Job: Transcribe all of the records, leaving out any pictures.

Data provided below:

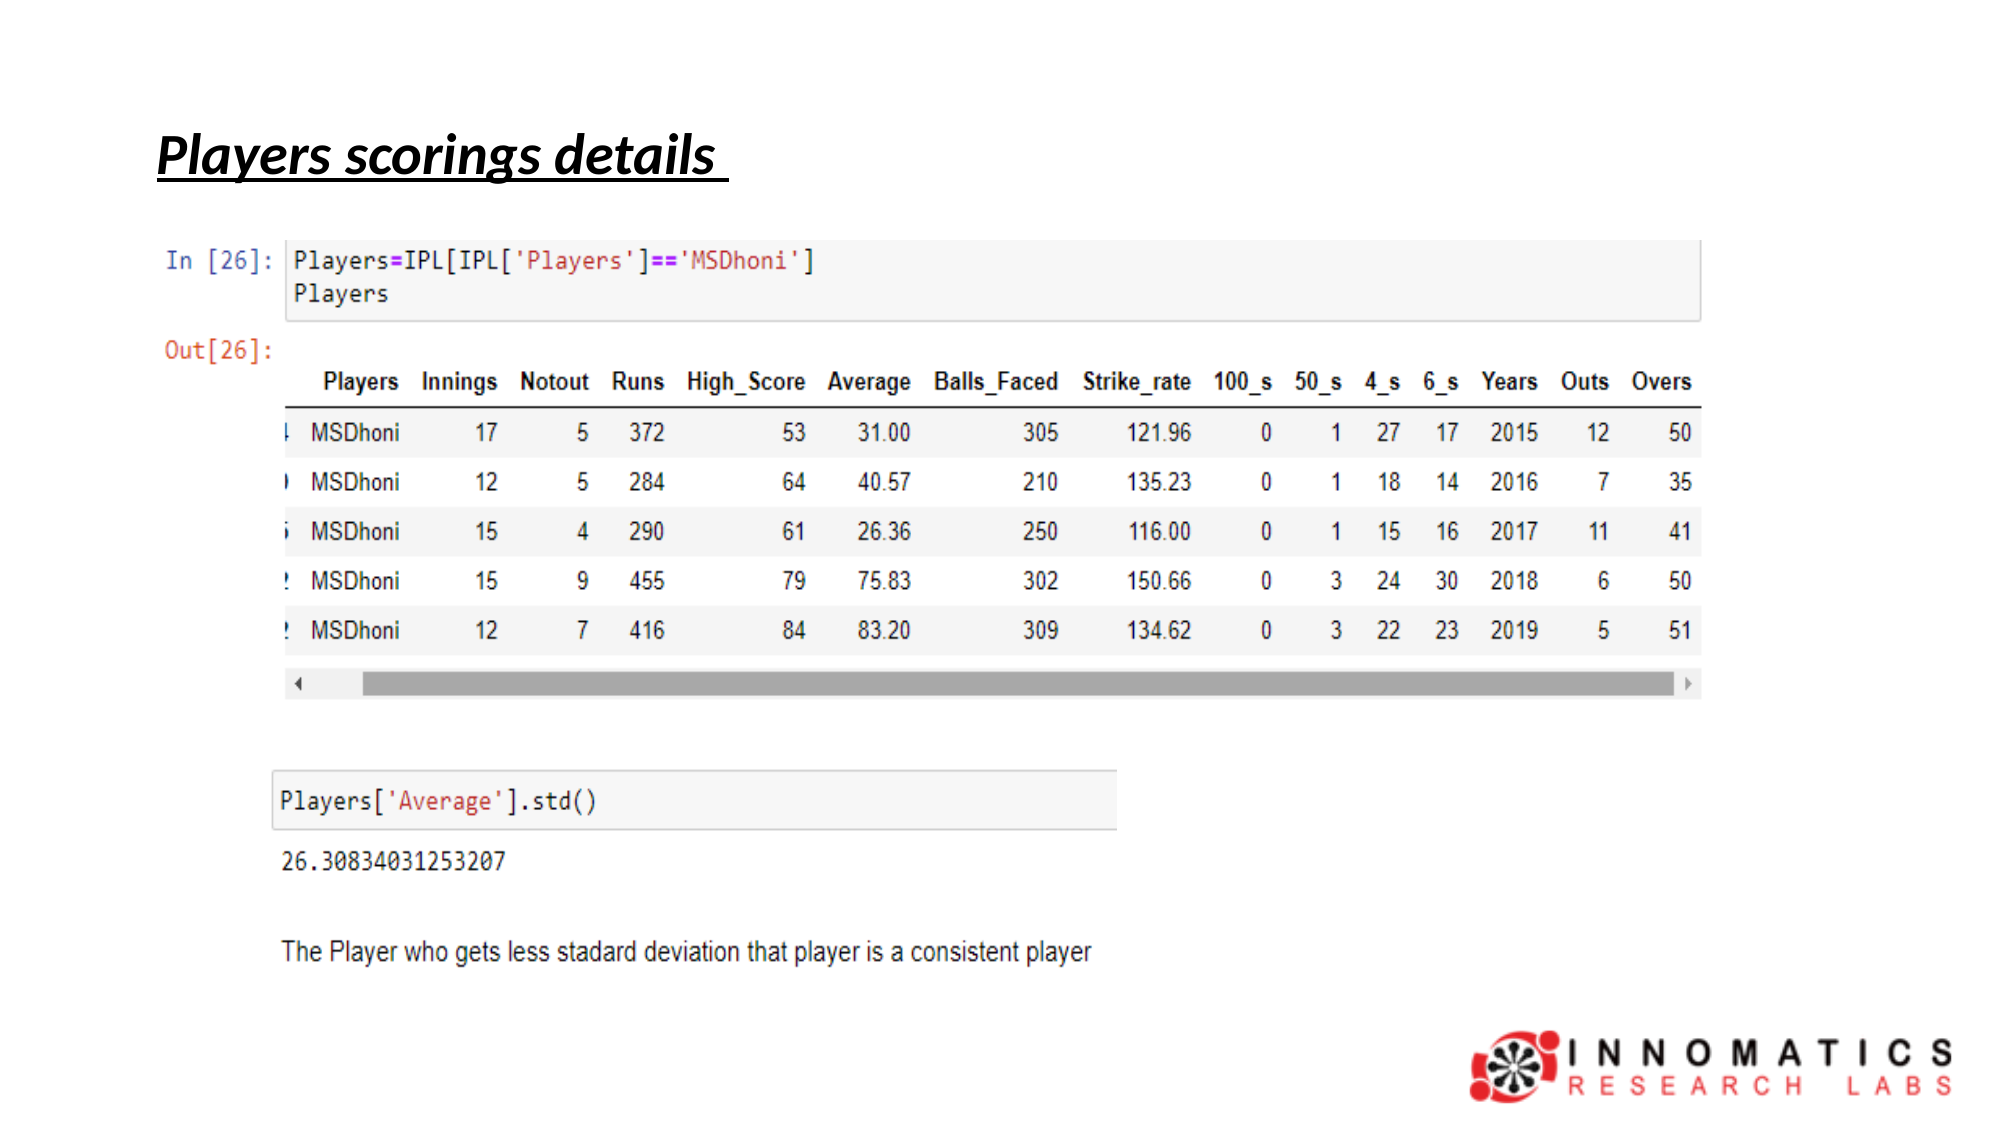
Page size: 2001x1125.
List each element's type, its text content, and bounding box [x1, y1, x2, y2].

picture [261, 738, 1117, 1009]
picture [1445, 1014, 1975, 1125]
picture [138, 240, 1718, 707]
text_box Players scorings details [141, 108, 745, 194]
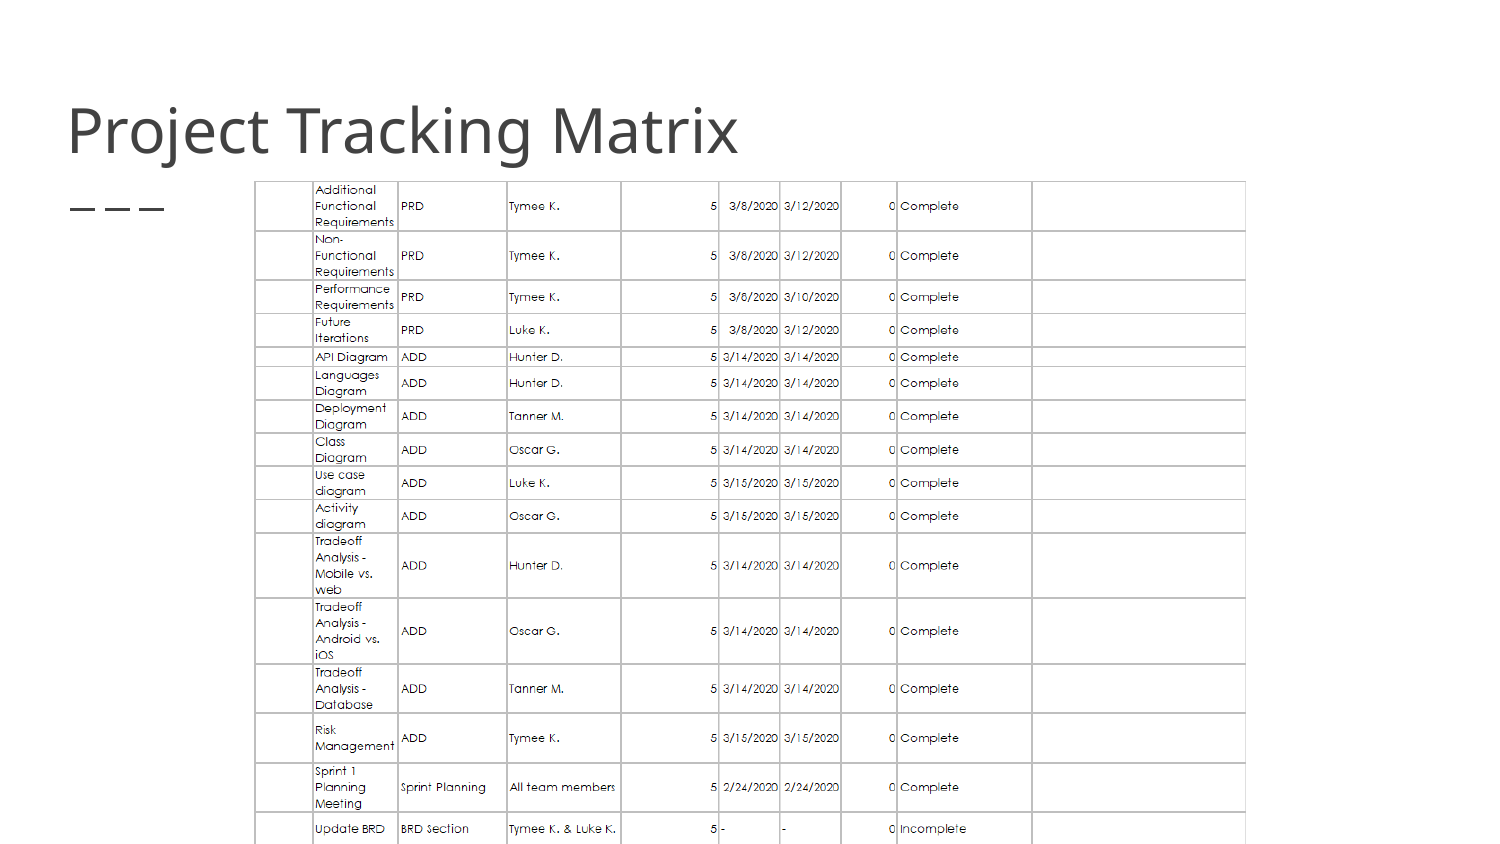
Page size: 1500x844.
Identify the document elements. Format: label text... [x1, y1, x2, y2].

End of Data provided.

Task output:
Page size: 2001x1125.
List each element's type, its text content, and bounding box [x1, y1, x2, y2].

picture [261, 738, 1117, 1009]
picture [1445, 1014, 1975, 1125]
picture [138, 240, 1718, 707]
text_box Players scorings details [141, 108, 745, 194]
Page size: 1500x844.
Identify the document elements. Format: label text... [x1, y1, x2, y2].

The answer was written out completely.